● **WHAT IS REQUIRED**
Retype all of the data below word for word, leaving the pictures out.

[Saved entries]
================

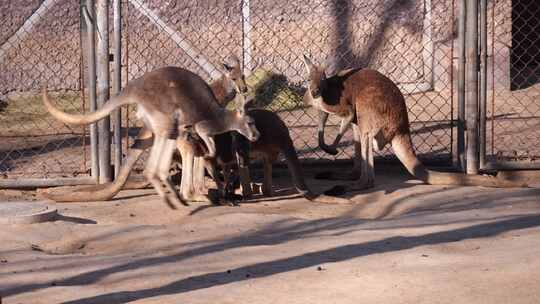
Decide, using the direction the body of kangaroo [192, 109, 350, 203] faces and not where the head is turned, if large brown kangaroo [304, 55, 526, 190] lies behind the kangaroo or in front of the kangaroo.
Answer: behind

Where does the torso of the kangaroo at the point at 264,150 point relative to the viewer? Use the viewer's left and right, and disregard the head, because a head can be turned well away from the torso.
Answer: facing to the left of the viewer

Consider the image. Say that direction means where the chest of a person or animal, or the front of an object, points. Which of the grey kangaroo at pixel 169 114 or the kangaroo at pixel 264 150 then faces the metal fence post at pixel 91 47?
the kangaroo

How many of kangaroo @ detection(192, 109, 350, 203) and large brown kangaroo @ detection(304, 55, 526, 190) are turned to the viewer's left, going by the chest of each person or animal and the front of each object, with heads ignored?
2

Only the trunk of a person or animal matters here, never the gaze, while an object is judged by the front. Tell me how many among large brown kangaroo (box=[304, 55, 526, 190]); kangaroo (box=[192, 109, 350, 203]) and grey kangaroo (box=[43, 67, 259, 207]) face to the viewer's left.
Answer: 2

================

● **RESPONSE TO THIS EXERCISE**
Decide, using the direction the body of kangaroo [192, 109, 350, 203] faces and not where the head is turned, if large brown kangaroo [304, 55, 526, 190] lies behind the kangaroo or in front of the kangaroo.
Answer: behind

Where does the torso of the kangaroo at the point at 264,150 point relative to the viewer? Use the viewer's left and right, and disregard the head, because a head can be turned well away from the torso.
Answer: facing to the left of the viewer

Consider the image. Say that direction means where the chest of a person or animal, or the front of an object, points. Which of the grey kangaroo at pixel 169 114 or the kangaroo at pixel 264 150 then faces the metal fence post at pixel 91 47?
the kangaroo

How many of kangaroo @ detection(192, 109, 350, 203) and large brown kangaroo @ detection(304, 55, 526, 190) are turned to the viewer's left, going by the chest of each person or animal and the front of each object, with heads ignored?
2

Only the trunk of a person or animal matters here, never the gaze, while an object is judged by the front. Tell me how many among large brown kangaroo (box=[304, 55, 526, 190]); kangaroo (box=[192, 109, 350, 203]) and grey kangaroo (box=[43, 67, 259, 207]) face to the viewer's left.
Answer: 2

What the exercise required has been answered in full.